Oh, and let's not forget that the pilot and NFO had previously had good
records (AFAIK) _and_ for many years had been putting their asses on the line
for their country every single time they took off in a plane. (There's an old
joke that when you join the U.S. military, you sign a blank check made out to
the People of the United States of America, payable in any amount up to and
including your life.)

On the other hand, we have the civilian "yardbird" who, wanting to go home,
intentionally started a fire that led to the essentially-total loss [3] of a
major national military asset. "Rear Adm. Richard Breckenridge, a submarine
group commander, said the ship's extensive damage had ripple effects around
the Navy, delaying repairs on other vessels and leading to longer deployments
for thousands of sailors." [4]

If you don't see why that might lead to very-different sentences for the two
cases, I'm afraid we don't have much else to discuss on that point.

**STATED PROBLEM A**
Do these statements agree with the post: (i) the fire was started by accident, (ii) a submarine group commander said the damage delayed repairs on other vessels, and (iii) the person who started the fire was a member of the military? For each, answer yes or no and quote the words of the post that decide it.

**SUPPLIED INFORMATION**
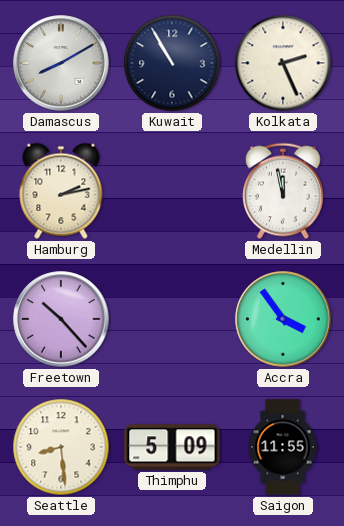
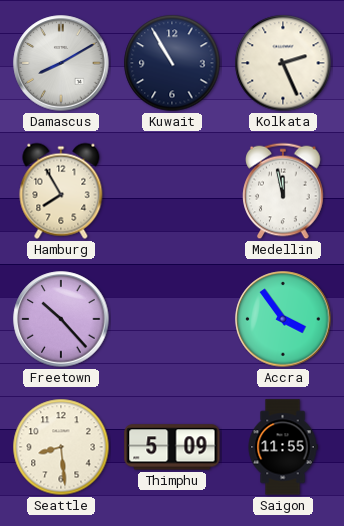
Hamburg: 2:13 -> 7:55
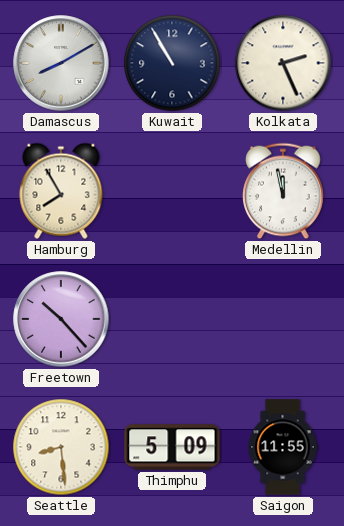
Accra: 3:54 -> none
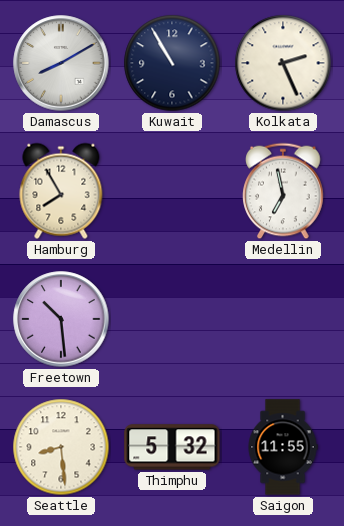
Medellin: 11:58 -> 6:58
Freetown: 10:23 -> 10:29
Thimphu: 5:09 -> 5:32
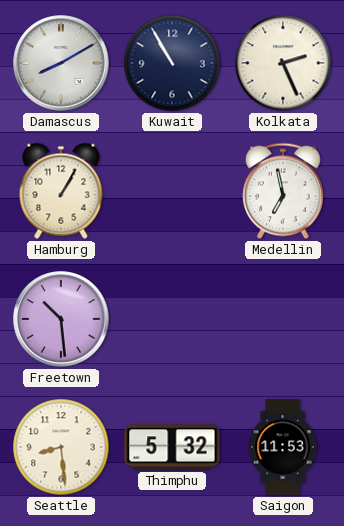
Hamburg: 7:55 -> 1:05
Saigon: 11:55 -> 11:53
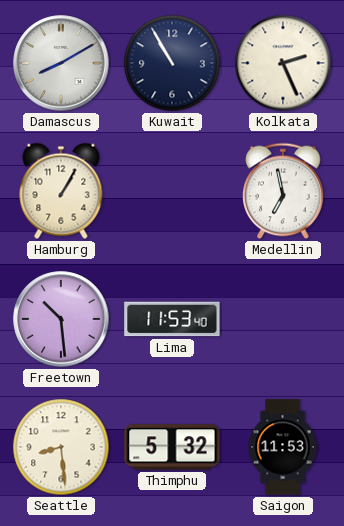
Lima: none -> 11:53
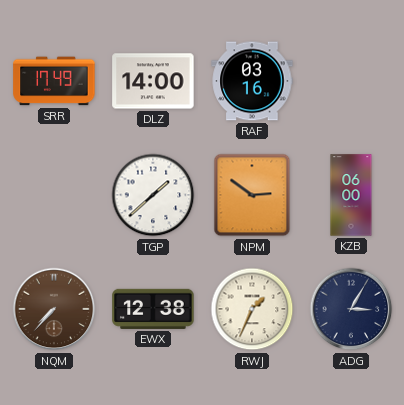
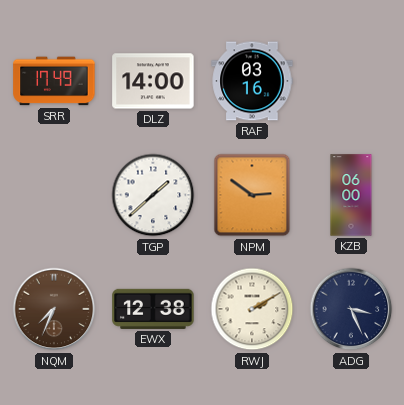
NQM: 7:37 -> 7:34
RWJ: 1:34 -> 2:10
ADG: 3:05 -> 3:26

**STATED PROBLEM B**
Can you copy every line of the clock records without changing a character, leaving out the pictures?

**COMPLETE ANSWER A**
(i) No: "intentionally started a fire"
(ii) Yes: "delaying repairs on other vessels"
(iii) No: "the civilian "yardbird""

**COMPLETE ANSWER B**
Hamburg: 2:13 -> 7:55
Accra: 3:54 -> none
Medellin: 11:58 -> 6:58
Freetown: 10:23 -> 10:29
Thimphu: 5:09 -> 5:32
Hamburg: 7:55 -> 1:05
Saigon: 11:55 -> 11:53
Lima: none -> 11:53
NQM: 7:37 -> 7:34
RWJ: 1:34 -> 2:10
ADG: 3:05 -> 3:26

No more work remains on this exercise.